Uitspraak
RECHTBANK LIMBURG
1.De procedure
2.De beoordeling
3.De beslissing
- verzoeker niet-ontvankelijk in zijn verzoek tot wraking van de wrakingskamer;
- verzoeker niet-ontvankelijk in zijn verzoek tot wraking van de rechter.
Rechtbank Limburg
In deze zaak heeft de wrakingskamer van de Rechtbank Limburg op 25 augustus 2017 uitspraak gedaan over een verzoek tot wraking van mr. J.J.M. Stevens, plaatsvervangend rechter. Het verzoek is ingediend door [verzoeker], die zich naar eigen zeggen als gevolmachtigde van mevrouw [rechthebbende] heeft gepresenteerd. De wrakingskamer heeft echter vastgesteld dat de volmacht door [rechthebbende] uitdrukkelijk en gedetailleerd is betwist, waardoor [verzoeker] niet als gemachtigde kon optreden.
De procedure begon met een verzoekschrift voor de instelling van een beschermingsbewind ten aanzien van [rechthebbende]. Op 14 juli 2017 heeft [verzoeker] schriftelijk de wraking van de rechter verzocht.
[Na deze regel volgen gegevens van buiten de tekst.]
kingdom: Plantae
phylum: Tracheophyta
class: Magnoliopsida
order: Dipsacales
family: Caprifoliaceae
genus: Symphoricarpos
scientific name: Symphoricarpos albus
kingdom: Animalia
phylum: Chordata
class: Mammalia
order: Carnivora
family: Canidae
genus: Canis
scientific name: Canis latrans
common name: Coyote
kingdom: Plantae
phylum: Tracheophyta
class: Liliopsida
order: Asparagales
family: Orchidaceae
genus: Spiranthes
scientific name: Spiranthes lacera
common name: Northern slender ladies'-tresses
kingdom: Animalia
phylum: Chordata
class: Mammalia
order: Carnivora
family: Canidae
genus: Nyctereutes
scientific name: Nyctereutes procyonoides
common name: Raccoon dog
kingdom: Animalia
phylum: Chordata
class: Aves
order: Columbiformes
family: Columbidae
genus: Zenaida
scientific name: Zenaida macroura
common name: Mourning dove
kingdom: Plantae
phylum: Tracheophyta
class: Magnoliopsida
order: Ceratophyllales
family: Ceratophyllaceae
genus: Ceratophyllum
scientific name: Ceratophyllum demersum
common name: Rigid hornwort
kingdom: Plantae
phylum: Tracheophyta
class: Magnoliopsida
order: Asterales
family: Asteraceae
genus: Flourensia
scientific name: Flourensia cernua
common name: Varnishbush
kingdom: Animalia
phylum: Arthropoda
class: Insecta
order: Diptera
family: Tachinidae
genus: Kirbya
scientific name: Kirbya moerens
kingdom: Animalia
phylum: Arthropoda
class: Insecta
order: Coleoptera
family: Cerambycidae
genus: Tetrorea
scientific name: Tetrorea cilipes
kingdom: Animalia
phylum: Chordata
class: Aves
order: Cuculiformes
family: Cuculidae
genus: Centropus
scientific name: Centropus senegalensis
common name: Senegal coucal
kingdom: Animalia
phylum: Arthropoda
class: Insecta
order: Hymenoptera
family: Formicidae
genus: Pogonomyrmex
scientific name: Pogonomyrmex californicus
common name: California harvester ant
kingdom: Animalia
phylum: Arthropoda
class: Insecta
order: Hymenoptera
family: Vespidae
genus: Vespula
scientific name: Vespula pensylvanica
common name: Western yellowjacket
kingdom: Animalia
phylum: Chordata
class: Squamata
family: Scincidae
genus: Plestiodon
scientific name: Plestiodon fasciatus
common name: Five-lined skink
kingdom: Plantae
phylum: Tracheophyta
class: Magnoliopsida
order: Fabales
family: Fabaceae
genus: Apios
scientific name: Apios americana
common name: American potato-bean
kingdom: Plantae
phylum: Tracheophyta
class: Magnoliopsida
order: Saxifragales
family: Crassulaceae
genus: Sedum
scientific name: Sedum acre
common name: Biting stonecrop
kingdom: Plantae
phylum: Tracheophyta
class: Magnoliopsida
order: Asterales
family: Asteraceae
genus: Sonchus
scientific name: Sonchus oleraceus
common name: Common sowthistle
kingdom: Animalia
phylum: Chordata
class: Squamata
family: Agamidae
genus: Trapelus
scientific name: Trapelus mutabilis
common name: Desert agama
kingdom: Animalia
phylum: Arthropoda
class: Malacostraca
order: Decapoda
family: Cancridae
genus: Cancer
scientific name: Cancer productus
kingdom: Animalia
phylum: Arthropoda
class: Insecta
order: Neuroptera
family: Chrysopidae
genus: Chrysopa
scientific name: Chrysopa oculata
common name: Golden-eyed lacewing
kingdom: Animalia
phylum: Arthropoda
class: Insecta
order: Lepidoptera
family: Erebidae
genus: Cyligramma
De rechter heeft op 19 juli 2017 aangegeven niet in de wraking te berusten en heeft verzocht om gehoord te worden. De wrakingskamer heeft de behandeling van het verzoek op 25 augustus 2017 gepland.
Tijdens de zitting op 25 augustus 2017 is [verzoeker] niet verschenen, ondanks verzoeken van de wrakingskamer om zijn afwezigheid te motiveren. De wrakingskamer heeft geconcludeerd dat [verzoeker] niet kon optreden als gemachtigde van [rechthebbende] en heeft het verzoek tot wraking niet-ontvankelijk verklaard. De beslissing is openbaar uitgesproken en er staat geen rechtsmiddel open tegen deze uitspraak.